For hunters especially, this fridge is a revelation. The ability to have a hard freezer running off a self-contained battery, dropping temperatures in minutes, and reliably holding meat cold on a multi-hour drive home is genuinely valuable — not just convenient. I’ve used it on enough trips now to trust it completely, and trust is the highest compliment I can give a piece of field gear.
If you’re in the market for a portable compressor fridge and you want dual-zone performance with genuine off-grid independence, the CRX2 deserves to be at the top of your list.
👉 Check the latest price for the BougeRV CRX2 on the BougeRV website

Frequently Asked Questions
Can the CRX2 run as a single zone?
Yes. You can configure it as fridge + fridge, fridge + freezer, or freezer + freezer. If you only need one zone, you can simply use one side and leave the other off or at a minimal setting.

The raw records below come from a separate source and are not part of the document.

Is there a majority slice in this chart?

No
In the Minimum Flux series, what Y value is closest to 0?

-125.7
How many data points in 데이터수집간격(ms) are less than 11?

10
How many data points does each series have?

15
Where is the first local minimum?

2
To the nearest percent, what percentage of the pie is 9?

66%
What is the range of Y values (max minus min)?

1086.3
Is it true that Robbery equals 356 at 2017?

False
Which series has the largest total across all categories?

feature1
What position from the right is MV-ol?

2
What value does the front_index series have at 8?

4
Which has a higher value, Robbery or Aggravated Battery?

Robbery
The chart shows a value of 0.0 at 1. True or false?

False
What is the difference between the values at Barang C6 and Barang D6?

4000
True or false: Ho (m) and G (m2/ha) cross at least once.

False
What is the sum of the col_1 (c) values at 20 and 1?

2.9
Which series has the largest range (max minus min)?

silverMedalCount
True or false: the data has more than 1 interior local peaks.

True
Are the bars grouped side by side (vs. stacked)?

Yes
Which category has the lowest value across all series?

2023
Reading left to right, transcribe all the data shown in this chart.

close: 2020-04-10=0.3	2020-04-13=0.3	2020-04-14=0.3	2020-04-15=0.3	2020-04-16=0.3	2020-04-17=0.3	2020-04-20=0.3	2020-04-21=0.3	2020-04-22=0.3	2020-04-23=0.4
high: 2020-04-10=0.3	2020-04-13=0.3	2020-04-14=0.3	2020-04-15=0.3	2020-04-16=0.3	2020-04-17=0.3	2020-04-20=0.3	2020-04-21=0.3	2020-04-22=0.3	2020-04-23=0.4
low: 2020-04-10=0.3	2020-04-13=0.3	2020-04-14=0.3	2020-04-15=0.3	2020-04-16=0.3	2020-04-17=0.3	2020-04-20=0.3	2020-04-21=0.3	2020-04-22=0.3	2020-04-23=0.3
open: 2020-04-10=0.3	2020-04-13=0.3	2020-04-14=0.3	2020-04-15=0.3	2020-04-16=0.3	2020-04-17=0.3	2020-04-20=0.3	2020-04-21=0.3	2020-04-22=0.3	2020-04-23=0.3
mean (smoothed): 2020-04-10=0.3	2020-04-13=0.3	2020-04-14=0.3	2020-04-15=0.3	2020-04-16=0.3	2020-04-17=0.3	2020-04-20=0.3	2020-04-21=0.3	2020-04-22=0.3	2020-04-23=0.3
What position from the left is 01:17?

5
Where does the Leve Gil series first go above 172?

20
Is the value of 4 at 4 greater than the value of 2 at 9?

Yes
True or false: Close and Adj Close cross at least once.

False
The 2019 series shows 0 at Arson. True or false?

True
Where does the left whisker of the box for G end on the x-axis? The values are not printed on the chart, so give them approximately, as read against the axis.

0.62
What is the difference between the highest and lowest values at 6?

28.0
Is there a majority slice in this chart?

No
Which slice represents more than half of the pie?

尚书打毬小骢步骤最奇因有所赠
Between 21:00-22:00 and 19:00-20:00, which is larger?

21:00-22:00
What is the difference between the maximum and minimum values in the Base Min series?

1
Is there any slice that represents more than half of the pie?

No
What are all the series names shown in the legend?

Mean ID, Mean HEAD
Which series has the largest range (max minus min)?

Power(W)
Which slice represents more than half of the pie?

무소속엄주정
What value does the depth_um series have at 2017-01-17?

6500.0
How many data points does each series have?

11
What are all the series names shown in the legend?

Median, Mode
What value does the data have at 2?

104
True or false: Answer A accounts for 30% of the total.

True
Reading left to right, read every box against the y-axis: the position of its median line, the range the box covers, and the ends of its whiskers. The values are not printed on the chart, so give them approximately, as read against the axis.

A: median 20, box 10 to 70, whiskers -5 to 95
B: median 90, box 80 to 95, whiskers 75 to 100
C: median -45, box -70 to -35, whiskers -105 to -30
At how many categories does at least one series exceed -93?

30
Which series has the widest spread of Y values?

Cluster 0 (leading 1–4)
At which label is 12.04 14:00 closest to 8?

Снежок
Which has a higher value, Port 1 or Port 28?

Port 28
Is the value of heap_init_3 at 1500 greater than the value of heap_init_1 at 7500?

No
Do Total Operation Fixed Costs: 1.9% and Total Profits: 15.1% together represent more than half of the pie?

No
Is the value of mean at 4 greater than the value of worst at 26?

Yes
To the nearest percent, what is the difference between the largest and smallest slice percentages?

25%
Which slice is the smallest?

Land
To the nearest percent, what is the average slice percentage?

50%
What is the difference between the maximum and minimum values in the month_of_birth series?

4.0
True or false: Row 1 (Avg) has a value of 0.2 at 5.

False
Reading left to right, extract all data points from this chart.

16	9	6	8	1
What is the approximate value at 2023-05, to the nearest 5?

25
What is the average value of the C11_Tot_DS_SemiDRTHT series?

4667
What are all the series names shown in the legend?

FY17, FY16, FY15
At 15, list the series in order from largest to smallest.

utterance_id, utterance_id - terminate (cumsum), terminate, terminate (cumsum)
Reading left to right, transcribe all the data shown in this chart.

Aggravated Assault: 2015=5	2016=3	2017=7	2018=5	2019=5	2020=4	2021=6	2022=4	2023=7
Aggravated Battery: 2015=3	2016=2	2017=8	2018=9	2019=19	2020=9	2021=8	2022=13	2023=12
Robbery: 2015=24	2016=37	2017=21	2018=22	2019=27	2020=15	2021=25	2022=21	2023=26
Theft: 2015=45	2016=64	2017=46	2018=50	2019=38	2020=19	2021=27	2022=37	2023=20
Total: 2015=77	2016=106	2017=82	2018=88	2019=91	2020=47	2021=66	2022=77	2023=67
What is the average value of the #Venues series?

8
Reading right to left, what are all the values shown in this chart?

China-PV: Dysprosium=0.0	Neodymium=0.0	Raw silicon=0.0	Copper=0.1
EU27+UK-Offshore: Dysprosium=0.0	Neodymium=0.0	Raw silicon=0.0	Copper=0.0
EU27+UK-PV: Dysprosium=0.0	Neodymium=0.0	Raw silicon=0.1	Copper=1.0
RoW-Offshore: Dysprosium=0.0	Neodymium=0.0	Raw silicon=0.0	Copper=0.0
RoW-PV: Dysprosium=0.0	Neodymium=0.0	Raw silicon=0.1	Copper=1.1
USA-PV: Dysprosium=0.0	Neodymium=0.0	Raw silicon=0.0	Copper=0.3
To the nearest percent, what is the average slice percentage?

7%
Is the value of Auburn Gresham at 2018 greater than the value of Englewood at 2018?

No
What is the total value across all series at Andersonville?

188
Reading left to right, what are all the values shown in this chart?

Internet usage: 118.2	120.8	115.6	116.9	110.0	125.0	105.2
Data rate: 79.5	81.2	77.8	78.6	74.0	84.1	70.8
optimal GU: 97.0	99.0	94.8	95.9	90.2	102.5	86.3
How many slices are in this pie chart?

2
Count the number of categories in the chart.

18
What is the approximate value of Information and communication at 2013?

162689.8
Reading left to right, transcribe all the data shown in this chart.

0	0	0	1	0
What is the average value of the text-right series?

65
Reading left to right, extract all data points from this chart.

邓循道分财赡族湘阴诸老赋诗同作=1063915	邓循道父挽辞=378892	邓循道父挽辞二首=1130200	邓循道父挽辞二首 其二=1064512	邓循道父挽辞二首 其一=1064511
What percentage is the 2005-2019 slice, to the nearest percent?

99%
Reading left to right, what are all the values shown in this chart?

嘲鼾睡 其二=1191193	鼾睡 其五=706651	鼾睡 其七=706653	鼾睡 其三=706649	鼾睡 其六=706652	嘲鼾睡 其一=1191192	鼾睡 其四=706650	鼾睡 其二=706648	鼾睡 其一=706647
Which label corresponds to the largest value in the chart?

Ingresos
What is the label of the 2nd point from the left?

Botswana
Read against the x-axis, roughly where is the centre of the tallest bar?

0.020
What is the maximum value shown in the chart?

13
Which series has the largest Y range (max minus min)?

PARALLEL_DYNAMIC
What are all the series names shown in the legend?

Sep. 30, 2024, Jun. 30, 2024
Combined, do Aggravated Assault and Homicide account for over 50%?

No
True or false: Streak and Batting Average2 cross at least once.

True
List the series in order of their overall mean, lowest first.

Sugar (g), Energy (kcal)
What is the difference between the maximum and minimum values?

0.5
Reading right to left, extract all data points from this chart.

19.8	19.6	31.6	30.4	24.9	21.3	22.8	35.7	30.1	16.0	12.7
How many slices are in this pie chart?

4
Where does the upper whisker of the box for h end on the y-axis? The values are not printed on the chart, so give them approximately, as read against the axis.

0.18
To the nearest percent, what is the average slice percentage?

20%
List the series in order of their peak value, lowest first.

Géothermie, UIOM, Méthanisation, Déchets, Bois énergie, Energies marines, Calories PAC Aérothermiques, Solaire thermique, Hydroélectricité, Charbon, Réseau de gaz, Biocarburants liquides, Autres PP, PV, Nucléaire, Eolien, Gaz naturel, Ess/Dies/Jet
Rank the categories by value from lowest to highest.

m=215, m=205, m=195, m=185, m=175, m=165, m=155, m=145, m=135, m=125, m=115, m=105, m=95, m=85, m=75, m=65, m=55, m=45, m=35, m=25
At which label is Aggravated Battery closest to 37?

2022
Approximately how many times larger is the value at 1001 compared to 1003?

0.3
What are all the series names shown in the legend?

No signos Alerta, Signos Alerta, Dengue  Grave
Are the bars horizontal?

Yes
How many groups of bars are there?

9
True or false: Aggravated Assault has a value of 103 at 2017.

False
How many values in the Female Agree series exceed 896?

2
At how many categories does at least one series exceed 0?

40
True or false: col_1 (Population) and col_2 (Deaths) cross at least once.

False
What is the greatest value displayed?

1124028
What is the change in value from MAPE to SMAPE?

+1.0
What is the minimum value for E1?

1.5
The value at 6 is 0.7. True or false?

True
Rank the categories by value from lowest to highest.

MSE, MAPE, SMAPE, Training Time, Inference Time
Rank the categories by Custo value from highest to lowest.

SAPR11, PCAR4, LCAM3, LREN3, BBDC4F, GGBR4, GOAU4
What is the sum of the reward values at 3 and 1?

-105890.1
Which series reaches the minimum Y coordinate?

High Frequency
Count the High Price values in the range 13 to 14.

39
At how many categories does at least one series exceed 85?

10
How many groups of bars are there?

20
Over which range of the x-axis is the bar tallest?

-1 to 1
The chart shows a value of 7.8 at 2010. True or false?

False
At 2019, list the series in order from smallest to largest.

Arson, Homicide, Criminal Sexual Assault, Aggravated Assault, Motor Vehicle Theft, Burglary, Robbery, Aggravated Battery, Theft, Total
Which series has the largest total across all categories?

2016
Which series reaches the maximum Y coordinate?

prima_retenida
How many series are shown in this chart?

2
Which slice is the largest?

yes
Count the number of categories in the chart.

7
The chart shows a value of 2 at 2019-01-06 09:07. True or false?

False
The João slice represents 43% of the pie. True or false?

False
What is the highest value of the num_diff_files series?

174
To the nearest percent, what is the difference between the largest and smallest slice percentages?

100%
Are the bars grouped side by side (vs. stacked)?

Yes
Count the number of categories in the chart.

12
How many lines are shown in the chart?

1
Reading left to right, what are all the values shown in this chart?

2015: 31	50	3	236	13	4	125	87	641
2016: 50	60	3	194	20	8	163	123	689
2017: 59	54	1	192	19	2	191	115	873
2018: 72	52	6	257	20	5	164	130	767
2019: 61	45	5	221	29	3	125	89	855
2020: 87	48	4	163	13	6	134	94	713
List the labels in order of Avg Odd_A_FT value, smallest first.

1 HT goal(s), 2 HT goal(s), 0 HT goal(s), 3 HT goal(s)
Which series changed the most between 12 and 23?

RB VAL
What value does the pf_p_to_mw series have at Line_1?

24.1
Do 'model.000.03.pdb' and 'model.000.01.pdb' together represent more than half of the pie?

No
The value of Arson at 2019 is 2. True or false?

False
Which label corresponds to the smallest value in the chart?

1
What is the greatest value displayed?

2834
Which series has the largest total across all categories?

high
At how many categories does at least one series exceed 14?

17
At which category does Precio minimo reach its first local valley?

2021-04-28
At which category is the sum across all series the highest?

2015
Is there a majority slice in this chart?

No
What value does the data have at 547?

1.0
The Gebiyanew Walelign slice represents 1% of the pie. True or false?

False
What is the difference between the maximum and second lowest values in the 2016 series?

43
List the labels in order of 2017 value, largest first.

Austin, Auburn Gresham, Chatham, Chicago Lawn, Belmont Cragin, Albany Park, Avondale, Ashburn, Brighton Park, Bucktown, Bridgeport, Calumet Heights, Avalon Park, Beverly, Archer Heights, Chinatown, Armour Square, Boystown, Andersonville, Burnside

How long does the built-in battery last?
Runtime depends on ambient temperature, load, and set temperature. In moderate conditions running as a fridge, I typically get a full day of use from the 220Wh battery. Freezer mode will reduce that, but the insulated shell helps bridge gaps when the compressor isn’t running.
Is it solar compatible?
Yes. The 220Wh battery charges via a 12–28V solar input (100W max, 0–80% in about 2 hours), making it a genuinely practical choice for off-grid solar setups.
How loud is the CRX2?
The rated noise level is ≤45 dB. In real-world use, I’d describe it as a gentle hum — comparable to a refrigerator in a quiet house. It did not disturb my sleep when camping nearby.
Does it work in winter?
Yes. The battery has a discharge temperature range of 14°F to 150°F, and the fridge itself handles cold ambient temperatures well. I’ve used it in near-freezing overnight conditions without issue.
Is the CRX2 good for hunting trips?
Absolutely — and honestly this is where it excels most. The rapid cool-down and true freezer capability make it ideal for keeping game meat cold during field processing and transport. The off-grid battery operation is a huge bonus when you’re parked away from power.